Looking at how COVID-19 has affected each industry, some surprising results emerged: the Healthcare and Retail sectors were seemingly least affected (around 20% in each saw no impact), compared to nearly 60% of those working in Engineering, Construction & Energy stated the pandemic had severely impacted them, making it the worst affected industry group.
Potential of a long-term impact on IP filing
EUIPO, USPTO and CNIPA statistics revealed that new trademark applications remained relatively stable in the first 11 months of 2020, and increased relative to the year before in the US. Despite these figures, our industry research reveals that IP filing and prosecution strategies were still the aspect of the lifecycle that was hardest hit by the pandemic; 84% of respondents noted its impact and 35% said budgets for this area were lower than pre-COVID levels. In contrast, internal resources and portfolio growth plans (including acquisitions) were the least disturbed areas, with 27% of IP professionals saying these were unaffected.
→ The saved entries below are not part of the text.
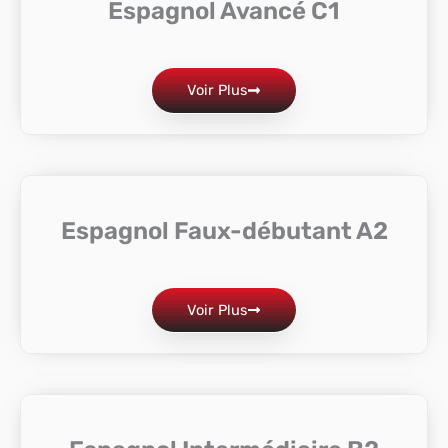
Espagnol Avancé C1
Voir Plus
Espagnol Faux-débutant A2
Voir Plus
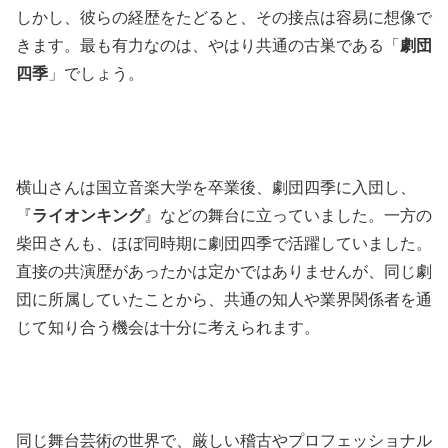
しかし、彼らの経歴をたどると、その接点は容易に想像で
きます。最も有力なのは、やはり共通の古巣である「
劇団
四季
」でしょう。
横山さんは国立音楽大学を卒業後、劇団四季に入団し、
『
ライオンキング
』などの舞台に立っていました。一方の
柴田さんも、ほぼ同時期に劇団四季で活躍していました。
直接の共演歴があったかは定かではありませんが、同じ劇
団に所属していたことから、共通の知人や業界関係者を通
じて知り合う機会は十分に考えられます。
同じ舞台芸術の世界で、厳しい稽古やプロフェッショナル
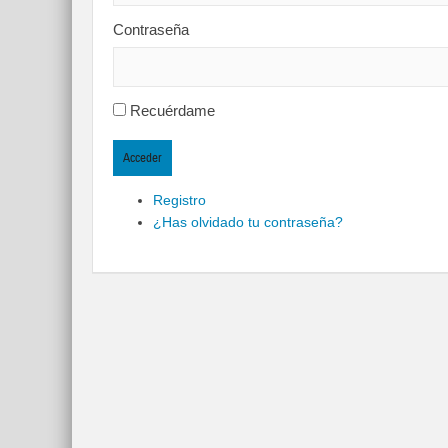
Contraseña
Recuérdame
Acceder
Registro
¿Has olvidado tu contraseña?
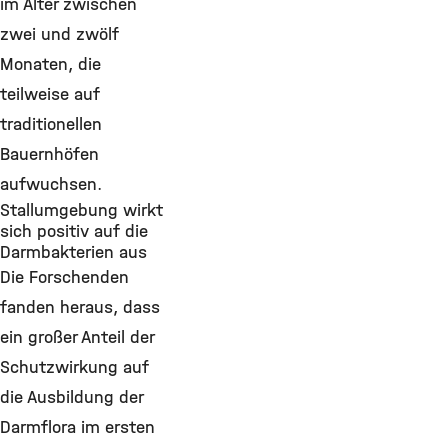
im Alter zwischen
zwei und zwölf
Monaten, die
teilweise auf
traditionellen
Bauernhöfen
aufwuchsen.
Stallumgebung wirkt
sich positiv auf die
Darmbakterien aus
Die Forschenden
fanden heraus, dass
ein großer Anteil der
Schutzwirkung auf
die Ausbildung der
Darmflora im ersten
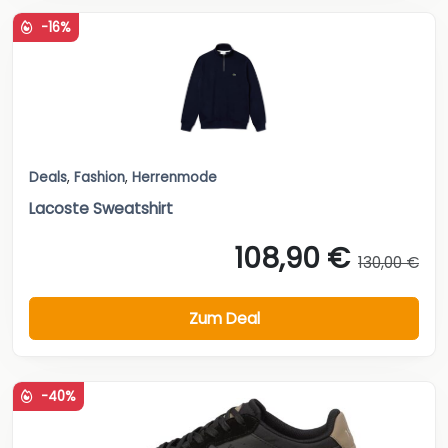
-16%
Deals
,
Fashion
,
Herrenmode
Lacoste Sweatshirt
108,90 €
130,00 €
Zum Deal
-40%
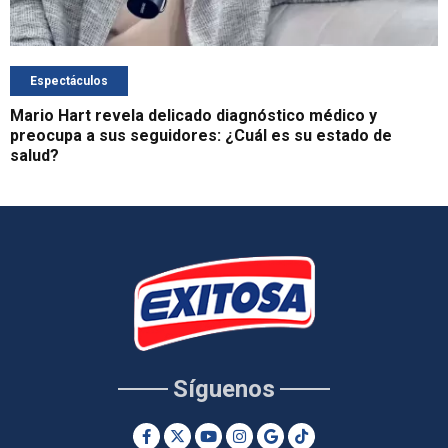
Espectáculos
Mario Hart revela delicado diagnóstico médico y
preocupa a sus seguidores: ¿Cuál es su estado de
salud?
Síguenos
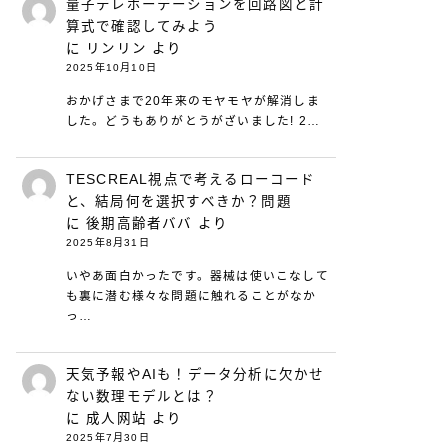
量子テレポーテーションを回路図と計
算式で確認してみよう
に
リンリン
より
2025年10月10日
おかげさまで20年来のモヤモヤが解消しま
した。どうもありがとうがざいました! 2…
TESCREAL視点で考えるローコード
と、結局何を選択すべきか？問題
に
後期高齢者ババ
より
2025年8月31日
いやあ面白かったです。器械は使いこなして
も裏に潜む様々な問題に触れることがなか
っ…
天気予報やAIも！データ分析に欠かせ
ない数理モデルとは？
に
成人网站
より
2025年7月30日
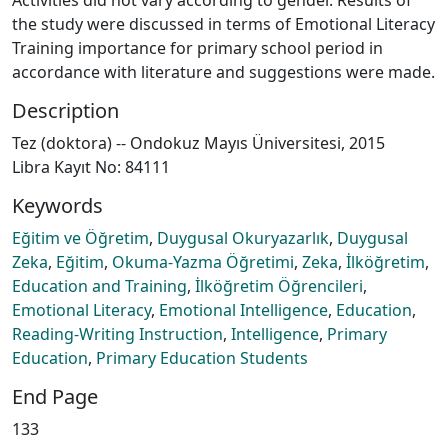
the study were discussed in terms of Emotional Literacy
Training importance for primary school period in
accordance with literature and suggestions were made.
Description
Tez (doktora) -- Ondokuz Mayıs Üniversitesi, 2015
Libra Kayıt No: 84111
Keywords
Eğitim ve Öğretim
,
Duygusal Okuryazarlık
,
Duygusal
Zeka
,
Eğitim
,
Okuma-Yazma Öğretimi
,
Zeka
,
İlköğretim
,
Education and Training
,
İlköğretim Öğrencileri
,
Emotional Literacy
,
Emotional Intelligence
,
Education
,
Reading-Writing Instruction
,
Intelligence
,
Primary
Education
,
Primary Education Students
End Page
133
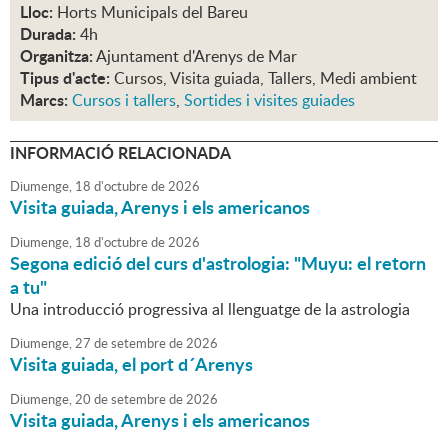
Lloc:
Horts Municipals del Bareu
Durada:
4h
Organitza:
Ajuntament d'Arenys de Mar
Tipus d'acte:
Cursos, Visita guiada, Tallers, Medi ambient
Marcs:
Cursos i tallers
,
Sortides i visites guiades
INFORMACIÓ RELACIONADA
Diumenge,
18
d'
octubre
de
2026
Visita guiada, Arenys i els americanos
Diumenge,
18
d'
octubre
de
2026
Segona edició del curs d'astrologia: "Muyu: el retorn
a tu"
Una introducció progressiva al llenguatge de la astrologia
Diumenge,
27
de
setembre
de
2026
Visita guiada, el port d´Arenys
Diumenge,
20
de
setembre
de
2026
Visita guiada, Arenys i els americanos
However, the research also reveals that more than six in ten IP professionals are very confident that their organisation will emerge from the pandemic in good shape, so the outlook for 2021 and beyond is bright. Despite being the most impacted by the pandemic, French respondents were most optimistic about their recovery (74% very confident), with Germans at the other end of the scale. Globally, those working in-house were most confident, while respondents from universities or research institutes were least optimistic.
Commenting on the research, Reinhard Ottway, Chairman of NovumIP, said: “As the COVID-19 pandemic continues to impact trade and the global economy, it’s inevitable that IP professionals will see further impacts on their organisations and IP strategies. With budgets under increasing pressure, the need to justify costs and demonstrate IP value will only increase, adding further scrutiny to the work of both in-house IP departments and IP law firms. When times are tough, IP assets have been shown not only to help businesses to survive, but also to help companies and economies to thrive. By identifying industry priorities for the coming years, we hope our research will help IP owners and their external advisers to protect and maximise the value of their IP assets, and to come out of the pandemic in a stronger position.”
About our research
Survey responses were collected from over 500 IP professionals across the UK, France, Germany, China and the US between October and December 2020, representing a variety of industries, companies and IP roles. The results of this research have been captured in the report, which shines a light on the topics that matter most to IP owners, including key areas of investment, the biggest challenges and opportunities for IP departments, the implications of recent consolidation, and benchmarking of budgets and future priorities, amongst others.
As well as the impact of the pandemic on IP organisations and strategies, NovumIP’s report includes insights on: the consolidation of the industry; investment priorities for the next five years; satisfaction with IP service providers, and feedback on existing IP management technologies.